Minha mãe morreu há poucos anos atrás de uma síndrome
respiratória aguda provocada pela gripe H1N1. Alguém falou que ela
“perdeu sua batalha para um vírus”? Não, ela morreu de uma
infecção respiratória. Se alguém sofre ao longo de toda a vida de
hipertensão e eventualmente morre de um ataque cardíaco ou infarto,
nós vamos escrever no obituário que essa pessoa “perdeu sua
batalha para a alta pressão sanguínea”?
Então por que
tantas (talvez quase todas?) mortes por câncer são relatadas assim:
“depois de uma luta/batalha, fulano perdeu sua batalha com o
câncer”? Não é exatamente “culpar a vítima”, mas isso dá
margem a que se coloque a responsabilidade final por ter morrido nas
mãos da pessoa falecida.
Eu sei que
muitos pacientes com câncer e apoiadores vão discordar totalmente
de mim, sentindo que a analogia da batalha os fortalece de alguma
maneira.
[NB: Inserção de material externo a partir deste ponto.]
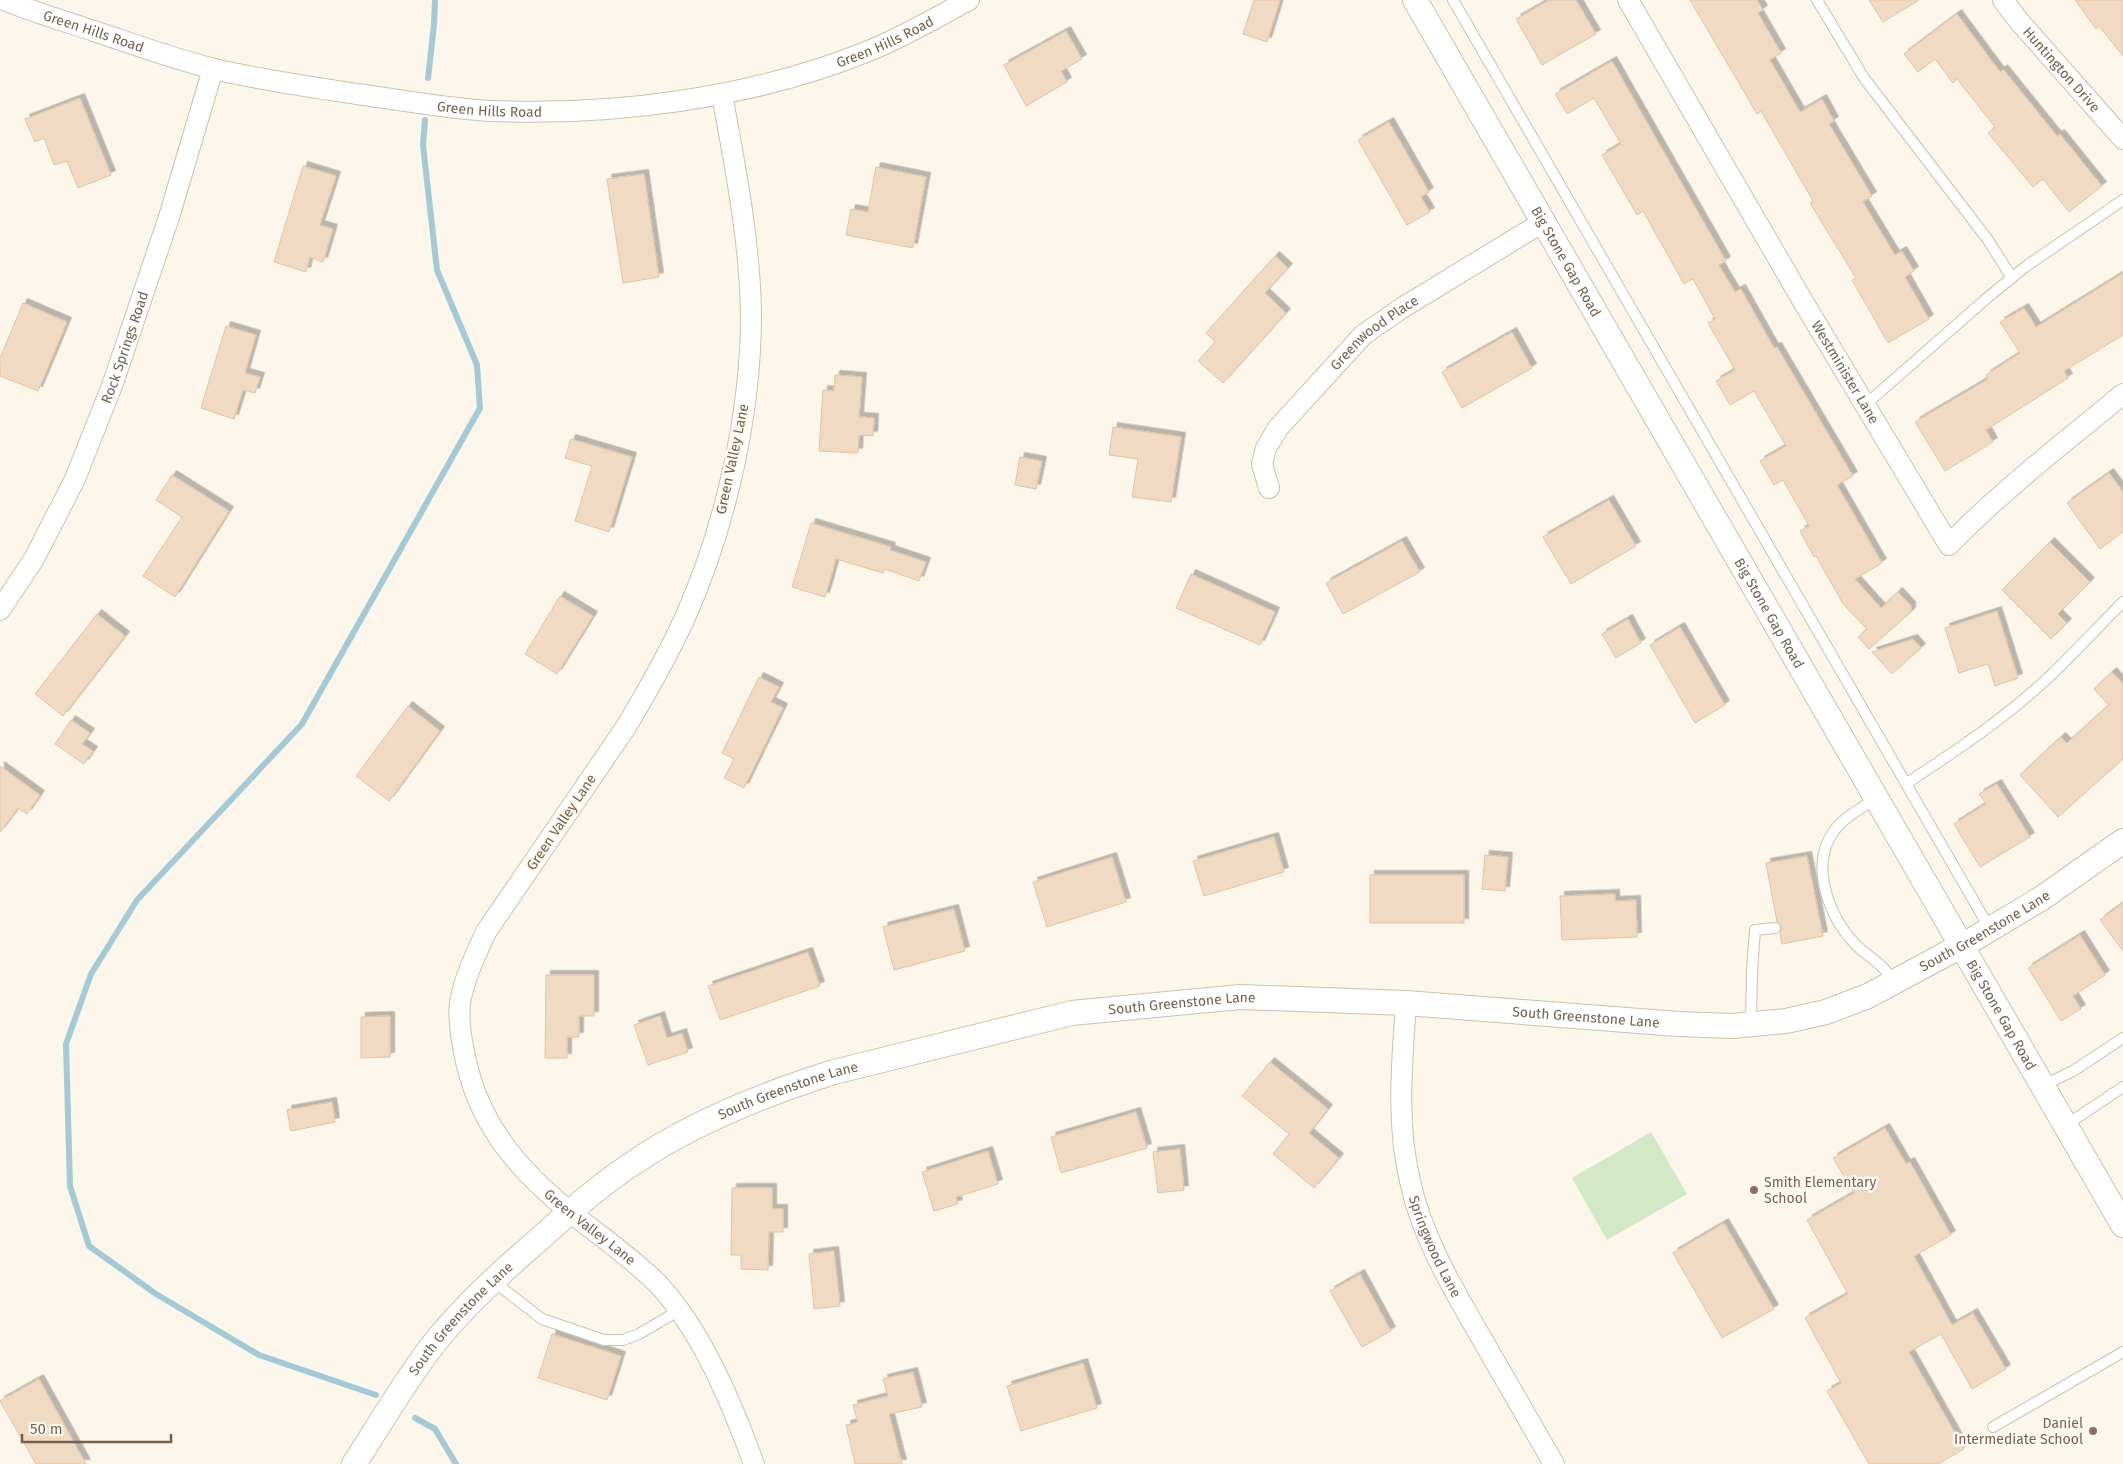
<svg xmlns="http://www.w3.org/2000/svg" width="2123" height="1464" font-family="'Fira Sans',sans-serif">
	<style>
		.green { fill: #d2e9c8 }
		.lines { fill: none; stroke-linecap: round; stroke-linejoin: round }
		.stream { stroke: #a5c9d6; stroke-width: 6 }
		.building { fill: #f0dac3; stroke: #e2c3a4; filter: url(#shadow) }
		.service-casing { stroke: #cec0b0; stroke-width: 12 }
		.minor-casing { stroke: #cec0b0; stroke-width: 22 }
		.tertiary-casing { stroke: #cec0b0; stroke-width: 26 }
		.service { stroke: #fff; stroke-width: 10 }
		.minor { stroke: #fff; stroke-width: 20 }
		.tertiary { stroke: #fff; stroke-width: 24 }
		.education-dot { fill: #8d6e63; stroke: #fefaf0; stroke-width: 2 }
		.labels { text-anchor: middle; stroke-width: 5; stroke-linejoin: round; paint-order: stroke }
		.street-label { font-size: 14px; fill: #76614e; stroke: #fefaf0 }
		.education-label { font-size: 14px; fill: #785e54; stroke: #fefaf0; text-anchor: start }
	</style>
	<defs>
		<filter id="shadow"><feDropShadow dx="4.5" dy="-4.5" stdDeviation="0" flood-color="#0004"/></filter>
	</defs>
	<rect width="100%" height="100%" fill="#fcf7ea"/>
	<!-- green -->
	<polygon class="green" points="1651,1132 1687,1194 1607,1240 1572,1178"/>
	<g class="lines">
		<!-- stream -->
		<g class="stream">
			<polyline points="428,78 434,25 435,0"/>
			<polyline points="376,1395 259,1355 156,1294 89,1246 70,1186 66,1044 91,974 137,900 302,724 480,408 477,365 437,270 423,145 425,120"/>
			<polyline points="415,1418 435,1429 456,1464"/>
		</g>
	</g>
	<!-- building -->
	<g class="building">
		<polygon points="1254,0 1280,0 1267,42 1243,34"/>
		<polygon points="1549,0 1576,0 1596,34 1542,65 1516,19"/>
		<polygon points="1690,0 1757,0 1763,10 1758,13 1781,53 1770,60 1800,112 1822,99 1834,121 1829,124 1872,196 1863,202 1895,255 1902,251 1914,271 1905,277 1929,319 1888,343 1852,280 1856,278 1810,203 1813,201 1761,111 1757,114"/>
		<polygon points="1869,0 1919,0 1883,22"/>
		<polygon points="2075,0 2123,0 2123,56 2099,26 2096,29"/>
		<polygon points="1957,14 2000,72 2003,69 2057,136 2060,134 2102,186 2069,212 2043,179 2033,187 1988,133 1995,127 1957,79 1953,83 1935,59 1918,72 1904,54"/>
		<polygon points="1066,31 1082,59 1061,71 1067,82 1026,106 1004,65"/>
		<polygon points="1612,61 1726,261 1719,265 1735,292 1741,289 1774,348 1777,347 1853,476 1837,485 1882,563 1855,579 1881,608 1898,592 1911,606 1911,612 1869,649 1858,637 1867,629 1843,604 1816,556 1814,557 1800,531 1809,526 1783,480 1774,485 1760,461 1786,446 1754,391 1730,405 1716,381 1735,370 1708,323 1715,319 1693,279 1684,284 1643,211 1637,215 1602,155 1621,144 1594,98 1567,114 1555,94"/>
		<polygon points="80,98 111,175 78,188 67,161 54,165 44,138 35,142 25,119"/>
		<polygon points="1389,122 1429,192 1421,197 1430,212 1407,225 1358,140"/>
		<polygon points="303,166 336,176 320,225 333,229 323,262 310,257 306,272 274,262"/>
		<polygon points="876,167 926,177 913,248 846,235 851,209 868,212"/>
		<polygon points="644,174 659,277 623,283 607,179"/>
		<polygon points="1275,256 1288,268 1265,293 1286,313 1223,383 1198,361 1215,342 1206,333"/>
		<polygon points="2123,273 2123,335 2064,371 2068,378 1986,430 1993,442 1945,471 1915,422 1988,379 1986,375 2020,353 2000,322 2024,308 2036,327"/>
		<polygon points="23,303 67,322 38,391 0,376 0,358"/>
		<polygon points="226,326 256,335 245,373 260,377 255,393 243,390 234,419 201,408"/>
		<polygon points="1512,332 1532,368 1462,408 1442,372"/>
		<polygon points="835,375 862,377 859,417 874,418 873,436 859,435 858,453 819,451 823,390 834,391"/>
		<polygon points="1113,427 1181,437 1171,502 1132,497 1138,459 1109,455"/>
		<polygon points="571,439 632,457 609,532 575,521 592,466 565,458"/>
		<polygon points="1020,457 1042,461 1036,489 1015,485"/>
		<polygon points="2109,473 2123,492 2123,532 2100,549 2067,503"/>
		<polygon points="172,475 229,511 175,597 143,576 182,517 156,500"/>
		<polygon points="1609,500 1636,546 1571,584 1543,537"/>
		<polygon points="811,523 891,547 890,550 926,562 919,581 885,569 883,573 836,559 825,597 792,587"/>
		<polygon points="1402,541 1420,572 1343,614 1326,583"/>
		<polygon points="2050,542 2090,582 2058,614 2067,623 2051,639 2002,590"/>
		<polygon points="1191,574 1275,612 1260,645 1176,608"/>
		<polygon points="560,596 593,616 557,674 525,654"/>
		<polygon points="1997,611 2018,678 1995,686 1988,664 1959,673 1945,628"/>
		<polygon points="97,614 125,636 63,716 35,694"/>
		<polygon points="1628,619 1641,643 1616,658 1602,634"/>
		<polygon points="1680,627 1725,705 1695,723 1650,645"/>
		<polygon points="1913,639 1921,648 1892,674 1872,652"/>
		<polygon points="2112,672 2123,684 2123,759 2058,817 2020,775 2061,737 2067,743 2109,705 2094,689"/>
		<polygon points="759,677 779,687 771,702 783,708 744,788 724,778 734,759 722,753"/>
		<polygon points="408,706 440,731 389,801 356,776"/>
		<polygon points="71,720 90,733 82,744 93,751 84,764 55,744"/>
		<polygon points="0,766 40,795 27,814 18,808 0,832"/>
		<polygon points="1997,784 2030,837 1980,867 1954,824 1986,804 1979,794"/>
		<polygon points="1274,837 1284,872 1204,896 1193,861"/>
		<polygon points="1485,855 1508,857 1505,891 1482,889"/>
		<polygon points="1807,856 1823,936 1782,944 1780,933 1782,927 1777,922 1766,863"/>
		<polygon points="1112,857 1126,902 1047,927 1033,882"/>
		<rect x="1370" y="875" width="94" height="48"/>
		<polygon points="1615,894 1615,901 1636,900 1637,937 1562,940 1560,896"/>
		<polygon points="2123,903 2123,951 2100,920"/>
		<polygon points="954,909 965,951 894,970 883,927"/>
		<polygon points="2080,935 2105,975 2073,996 2081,1009 2061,1021 2028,968"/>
		<polygon points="808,952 820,986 720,1020 708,986"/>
		<polygon points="546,975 594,975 594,1016 579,1016 579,1037 567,1037 567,1058 545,1058"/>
		<polygon points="390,1016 390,1057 361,1058 361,1017"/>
		<polygon points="660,1016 667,1038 682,1033 688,1052 648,1065 634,1025"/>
		<polygon points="1270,1062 1328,1109 1309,1133 1339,1158 1314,1188 1273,1154 1289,1134 1242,1096"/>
		<polygon points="332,1102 335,1122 291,1131 287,1110"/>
		<polygon points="1136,1112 1147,1148 1061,1173 1051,1137"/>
		<polygon points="1885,1128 1906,1164 1910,1162 1951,1235 1914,1256 1952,1325 1973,1313 2006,1369 1972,1389 1941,1334 1909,1352 1964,1449 1938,1464 1869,1464 1827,1391 1841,1383 1805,1318 1848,1294 1807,1220 1854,1193 1833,1158"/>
		<polygon points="1180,1149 1184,1190 1158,1193 1153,1152"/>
		<polygon points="988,1151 998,1184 956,1197 958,1204 934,1211 922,1172"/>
		<polygon points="732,1188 772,1188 772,1209 783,1209 783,1232 769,1232 768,1270 741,1269 741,1255 731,1255"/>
		<polygon points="1724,1223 1774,1309 1722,1338 1673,1253"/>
		<polygon points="834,1251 840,1306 814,1309 809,1254"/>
		<polygon points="1360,1274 1391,1331 1362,1347 1330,1291"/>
		<polygon points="552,1334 621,1356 607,1400 538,1378"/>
		<polygon points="1083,1363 1097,1408 1021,1431 1007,1386"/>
		<polygon points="913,1372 922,1407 889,1414 902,1464 855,1464 846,1425 858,1422 853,1405 888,1396 883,1379"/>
		<polygon points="39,1379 86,1464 36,1464 0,1401"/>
	</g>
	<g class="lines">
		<!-- service casing -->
		<g class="service-casing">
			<g id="service">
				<polyline points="1453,0 1990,929"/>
				<polyline points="1817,0 1864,78 1988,240 2012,278"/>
				<polyline points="1865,405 1987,298 2025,267 2123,200"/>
				<path d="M1907,783C1957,750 2007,717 2050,676C2075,652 2099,626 2123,602"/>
				<path d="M1876,798C1862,808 1844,817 1834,831C1809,865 1829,917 1856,945C1871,959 1883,964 1894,982"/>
				<polyline points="1751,1024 1752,970 1755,930 1775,928"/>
				<polyline points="2042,1086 2073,1071 2123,1038"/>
				<polyline points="2066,1125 2123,1087"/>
				<polyline points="493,1281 542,1319 604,1340 623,1340 639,1334 668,1317 678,1309"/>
				<polyline points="1993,1427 2123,1352"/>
			</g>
		</g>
		<!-- minor casing -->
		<g class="minor-casing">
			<g id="minor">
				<path id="s1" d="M4,0C33,12 64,21 94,31C133,44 174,59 214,69C261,80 310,87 357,94C402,100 447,109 492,111C614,116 752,98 866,52C902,38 935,18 969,0"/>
				<path id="s2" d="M1628,0L1801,298L1949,545C2002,490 2064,443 2123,394"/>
				<path id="s3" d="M2003,0L2018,20L2123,139"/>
				<path id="s4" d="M722,94C735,167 750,240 751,315C751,413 726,524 687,613C670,652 648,690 626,727L486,932C476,954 464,978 460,1003C458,1019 461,1037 464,1052C477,1122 516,1168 570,1212C600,1236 631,1257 658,1284C702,1331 732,1404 754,1464"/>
				<path id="s5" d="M1269,488L1262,464L1266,448L1278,428L1363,335L1402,308L1543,222"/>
				<path id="s6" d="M0,610L34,559L75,479L113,383L169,217L213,69"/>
				<path id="s7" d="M1406,1003C1402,1063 1396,1122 1410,1181C1422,1237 1453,1289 1482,1339C1506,1381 1530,1422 1554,1464"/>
			</g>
		</g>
		<!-- tertiary casing -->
		<g class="tertiary-casing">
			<g id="tertiary">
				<path id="s8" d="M1415,0L2123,1225"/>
				<path id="s9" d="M354,1464C381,1423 405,1380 436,1341C465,1305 500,1273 535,1243C566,1215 597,1187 632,1164C693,1122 764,1094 834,1072L1072,1013L1240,997L1406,1003L1678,1024L1732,1026L1786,1021L1826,1012L1868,996L1972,940L2042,898L2123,841"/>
			</g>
		</g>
		<!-- service -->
		<use href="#service" class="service"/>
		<!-- minor -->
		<use href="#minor" class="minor"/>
		<!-- tertiary -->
		<use href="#tertiary" class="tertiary"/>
	</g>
	<!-- markers -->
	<g class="education-dot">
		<circle cx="1754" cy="1190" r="5"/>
		<circle cx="2093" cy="1431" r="5"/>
	</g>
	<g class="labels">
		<!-- street labels -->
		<g class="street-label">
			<text dy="5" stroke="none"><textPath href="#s1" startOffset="95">Green Hills Road</textPath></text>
			<text dy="5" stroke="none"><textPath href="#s1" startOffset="905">Green Hills Road</textPath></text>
			<text dy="5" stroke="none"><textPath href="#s3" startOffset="91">Huntington Drive</textPath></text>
			<text dy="5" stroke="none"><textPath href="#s1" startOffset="500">Green Hills Road</textPath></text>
			<text dy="5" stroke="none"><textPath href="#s8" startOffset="302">Big Stone Gap Road</textPath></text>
			<text dy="5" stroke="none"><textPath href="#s5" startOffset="201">Greenwood Place</textPath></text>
			<text dy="5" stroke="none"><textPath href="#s6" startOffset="292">Rock Springs Road</textPath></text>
			<text dy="5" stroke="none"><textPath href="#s2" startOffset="431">Westminister Lane</textPath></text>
			<text transform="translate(732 459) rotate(-78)" y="5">Green Valley Lane</text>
			<text dy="5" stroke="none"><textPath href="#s8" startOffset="708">Big Stone Gap Road</textPath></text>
			<text transform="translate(561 822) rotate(-56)" y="5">Green Valley Lane</text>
			<text dy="5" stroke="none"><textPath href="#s9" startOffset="1816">South Greenstone Lane</textPath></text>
			<text dy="5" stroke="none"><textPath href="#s9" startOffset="991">South Greenstone Lane</textPath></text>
			<text dy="5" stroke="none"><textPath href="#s8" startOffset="1172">Big Stone Gap Road</textPath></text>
			<text dy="5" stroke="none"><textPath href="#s9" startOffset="1396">South Greenstone Lane</textPath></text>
			<text dy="5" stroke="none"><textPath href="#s9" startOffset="586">South Greenstone Lane</textPath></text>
			<text dy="5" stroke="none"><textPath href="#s4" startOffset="1254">Green Valley Lane</textPath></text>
			<text dy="5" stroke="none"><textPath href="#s7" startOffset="249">Springwood Lane</textPath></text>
			<text dy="5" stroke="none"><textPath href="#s9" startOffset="181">South Greenstone Lane</textPath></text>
		</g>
		<!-- education labels -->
		<g class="education-label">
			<text x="1764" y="1187">Smith Elementary<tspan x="1764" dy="16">School</tspan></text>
			<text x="2083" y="1428" text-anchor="end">Daniel<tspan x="2083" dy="16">Intermediate School</tspan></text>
		</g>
	</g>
	<!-- scale -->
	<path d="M22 1434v8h149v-8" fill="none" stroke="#76614e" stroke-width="2.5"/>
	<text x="30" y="1434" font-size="15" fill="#76614e" stroke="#fefaf0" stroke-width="4" paint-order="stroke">50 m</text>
</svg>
Talvez isso os fortaleça quando eles estão vivos e
chutando e lutando e arranhando e “batalhando”. Mas se eles não
sobrevivem, então, por favor, não vamos culpá-los inadvertidamente
por “perder” a batalha contra o câncer.
Roger Ebert não
perdeu sua batalha contra o câncer. Ele viveu graciosamente e
corajosamente com ele até o verdadeiro fim. De muitas e muitas
formas, inspirando e ensinando-nos, ele venceu sua batalha de
maneiras significativas e vastas. Ele foi um maravilhoso exemplo,
correto até o fim.
Ele não perdeu
sua batalha contra o câncer.
Ele VENCEU sua
batalha com o câncer...
… E,
tristemente, ele também morreu de câncer ontem.
Acredito que todos os que vivem uma parte longa ou curta de suas vidas com o câncer precisam ter sua "luta" respeitada, independente de como ela acaba. A cura não é a única forma de vencer.